Task brief = After locating the line with "允许使用方法签名中的名称作为语句参数名称。 为了使用该特性，你的项目必须采用 Java" in the data that follows, return it and every later line exactly, up to and including the line with "类型别名是为 Java 类型设置一个短的名字。".

======== Data for processing

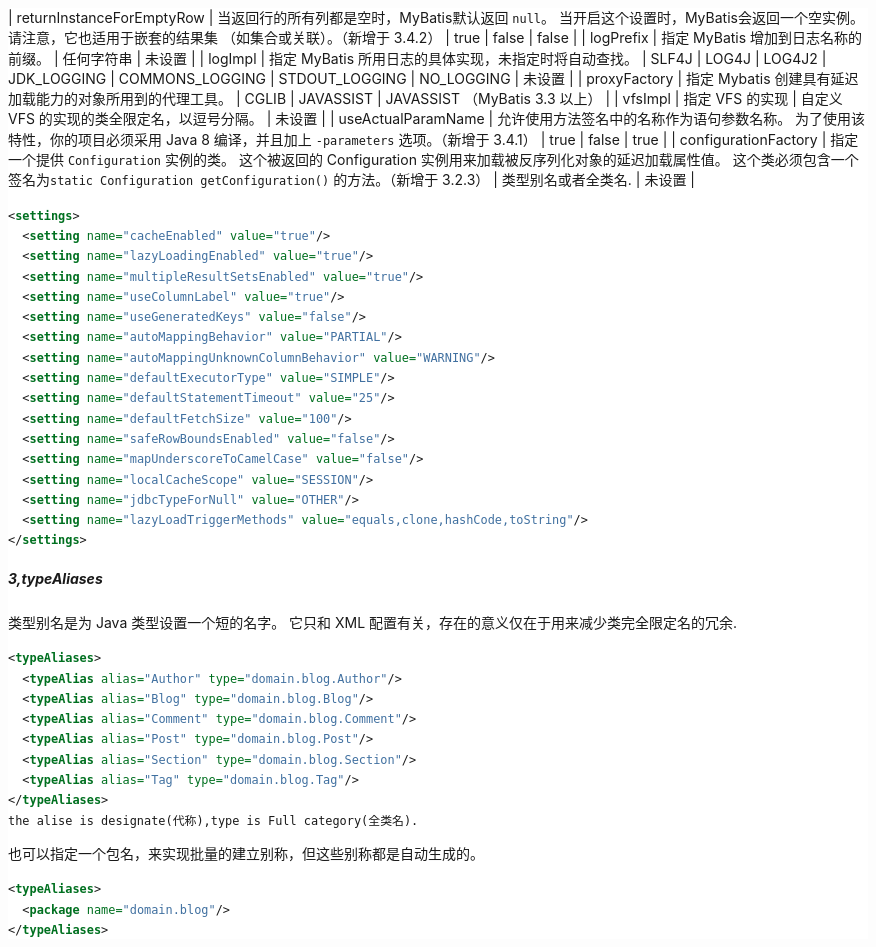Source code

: | returnInstanceForEmptyRow        | 当返回行的所有列都是空时，MyBatis默认返回 `null`。 当开启这个设置时，MyBatis会返回一个空实例。 请注意，它也适用于嵌套的结果集 （如集合或关联）。（新增于 3.4.2） | true \| false                                                | false                                                 |
| logPrefix                        | 指定 MyBatis 增加到日志名称的前缀。                          | 任何字符串                                                   | 未设置                                                |
| logImpl                          | 指定 MyBatis 所用日志的具体实现，未指定时将自动查找。        | SLF4J \| LOG4J \| LOG4J2 \| JDK_LOGGING \| COMMONS_LOGGING \| STDOUT_LOGGING \| NO_LOGGING | 未设置                                                |
| proxyFactory                     | 指定 Mybatis 创建具有延迟加载能力的对象所用到的代理工具。    | CGLIB \| JAVASSIST                                           | JAVASSIST （MyBatis 3.3 以上）                        |
| vfsImpl                          | 指定 VFS 的实现                                              | 自定义 VFS 的实现的类全限定名，以逗号分隔。                  | 未设置                                                |
| useActualParamName               | 允许使用方法签名中的名称作为语句参数名称。 为了使用该特性，你的项目必须采用 Java 8 编译，并且加上 `-parameters` 选项。（新增于 3.4.1） | true \| false                                                | true                                                  |
| configurationFactory             | 指定一个提供 `Configuration` 实例的类。 这个被返回的 Configuration 实例用来加载被反序列化对象的延迟加载属性值。 这个类必须包含一个签名为`static Configuration getConfiguration()` 的方法。（新增于 3.2.3） | 类型别名或者全类名.                                          | 未设置                                                |

```xml
<settings>
  <setting name="cacheEnabled" value="true"/>
  <setting name="lazyLoadingEnabled" value="true"/>
  <setting name="multipleResultSetsEnabled" value="true"/>
  <setting name="useColumnLabel" value="true"/>
  <setting name="useGeneratedKeys" value="false"/>
  <setting name="autoMappingBehavior" value="PARTIAL"/>
  <setting name="autoMappingUnknownColumnBehavior" value="WARNING"/>
  <setting name="defaultExecutorType" value="SIMPLE"/>
  <setting name="defaultStatementTimeout" value="25"/>
  <setting name="defaultFetchSize" value="100"/>
  <setting name="safeRowBoundsEnabled" value="false"/>
  <setting name="mapUnderscoreToCamelCase" value="false"/>
  <setting name="localCacheScope" value="SESSION"/>
  <setting name="jdbcTypeForNull" value="OTHER"/>
  <setting name="lazyLoadTriggerMethods" value="equals,clone,hashCode,toString"/>
</settings>
```

##### 3,typeAliases

类型别名是为 Java 类型设置一个短的名字。 它只和 XML 配置有关，存在的意义仅在于用来减少类完全限定名的冗余.

```xml
<typeAliases>
  <typeAlias alias="Author" type="domain.blog.Author"/>
  <typeAlias alias="Blog" type="domain.blog.Blog"/>
  <typeAlias alias="Comment" type="domain.blog.Comment"/>
  <typeAlias alias="Post" type="domain.blog.Post"/>
  <typeAlias alias="Section" type="domain.blog.Section"/>
  <typeAlias alias="Tag" type="domain.blog.Tag"/>
</typeAliases>
the alise is designate(代称),type is Full category(全类名).
```

也可以指定一个包名，来实现批量的建立别称，但这些别称都是自动生成的。

```xml
<typeAliases>
  <package name="domain.blog"/>
</typeAliases>
```
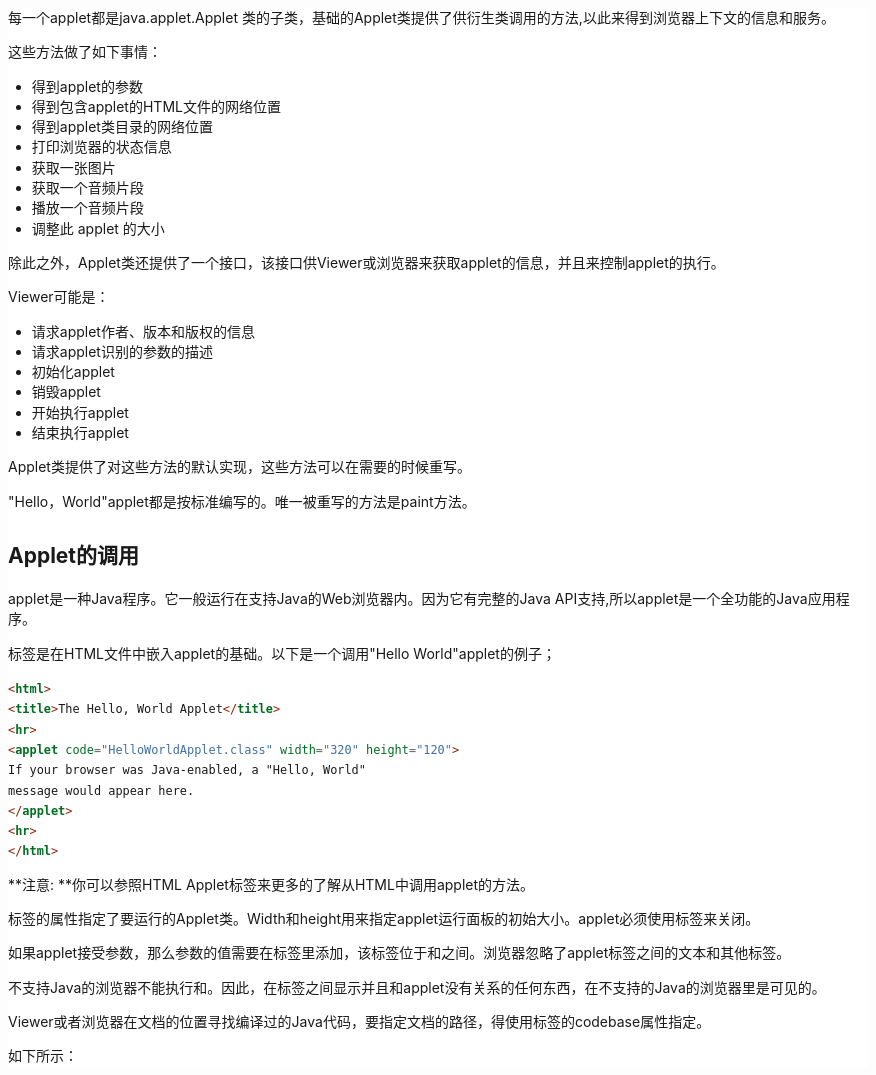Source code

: 每一个applet都是java.applet.Applet 类的子类，基础的Applet类提供了供衍生类调用的方法,以此来得到浏览器上下文的信息和服务。

这些方法做了如下事情：

- 得到applet的参数
- 得到包含applet的HTML文件的网络位置
- 得到applet类目录的网络位置
- 打印浏览器的状态信息
- 获取一张图片
- 获取一个音频片段
- 播放一个音频片段
- 调整此 applet 的大小

除此之外，Applet类还提供了一个接口，该接口供Viewer或浏览器来获取applet的信息，并且来控制applet的执行。

Viewer可能是：

- 请求applet作者、版本和版权的信息
- 请求applet识别的参数的描述
- 初始化applet
- 销毁applet
- 开始执行applet
- 结束执行applet

Applet类提供了对这些方法的默认实现，这些方法可以在需要的时候重写。

"Hello，World"applet都是按标准编写的。唯一被重写的方法是paint方法。

## Applet的调用

applet是一种Java程序。它一般运行在支持Java的Web浏览器内。因为它有完整的Java API支持,所以applet是一个全功能的Java应用程序。

<applet>标签是在HTML文件中嵌入applet的基础。以下是一个调用"Hello World"applet的例子；

```html
<html>
<title>The Hello, World Applet</title>
<hr>
<applet code="HelloWorldApplet.class" width="320" height="120">
If your browser was Java-enabled, a "Hello, World"
message would appear here.
</applet>
<hr>
</html>
```

**注意: **你可以参照HTML Applet标签来更多的了解从HTML中调用applet的方法。

<applet>标签的属性指定了要运行的Applet类。Width和height用来指定applet运行面板的初始大小。applet必须使用</applet>标签来关闭。

如果applet接受参数，那么参数的值需要在标签里添加，该标签位于<applet>和</applet>之间。浏览器忽略了applet标签之间的文本和其他标签。

不支持Java的浏览器不能执行<applet>和</applet>。因此，在标签之间显示并且和applet没有关系的任何东西，在不支持的Java的浏览器里是可见的。

Viewer或者浏览器在文档的位置寻找编译过的Java代码，要指定文档的路径，得使用<applet>标签的codebase属性指定。

如下所示：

================

Answer =
| useActualParamName               | 允许使用方法签名中的名称作为语句参数名称。 为了使用该特性，你的项目必须采用 Java 8 编译，并且加上 `-parameters` 选项。（新增于 3.4.1） | true \| false                                                | true                                                  |
| configurationFactory             | 指定一个提供 `Configuration` 实例的类。 这个被返回的 Configuration 实例用来加载被反序列化对象的延迟加载属性值。 这个类必须包含一个签名为`static Configuration getConfiguration()` 的方法。（新增于 3.2.3） | 类型别名或者全类名.                                          | 未设置                                                |

```xml
<settings>
  <setting name="cacheEnabled" value="true"/>
  <setting name="lazyLoadingEnabled" value="true"/>
  <setting name="multipleResultSetsEnabled" value="true"/>
  <setting name="useColumnLabel" value="true"/>
  <setting name="useGeneratedKeys" value="false"/>
  <setting name="autoMappingBehavior" value="PARTIAL"/>
  <setting name="autoMappingUnknownColumnBehavior" value="WARNING"/>
  <setting name="defaultExecutorType" value="SIMPLE"/>
  <setting name="defaultStatementTimeout" value="25"/>
  <setting name="defaultFetchSize" value="100"/>
  <setting name="safeRowBoundsEnabled" value="false"/>
  <setting name="mapUnderscoreToCamelCase" value="false"/>
  <setting name="localCacheScope" value="SESSION"/>
  <setting name="jdbcTypeForNull" value="OTHER"/>
  <setting name="lazyLoadTriggerMethods" value="equals,clone,hashCode,toString"/>
</settings>
```

##### 3,typeAliases

类型别名是为 Java 类型设置一个短的名字。 它只和 XML 配置有关，存在的意义仅在于用来减少类完全限定名的冗余.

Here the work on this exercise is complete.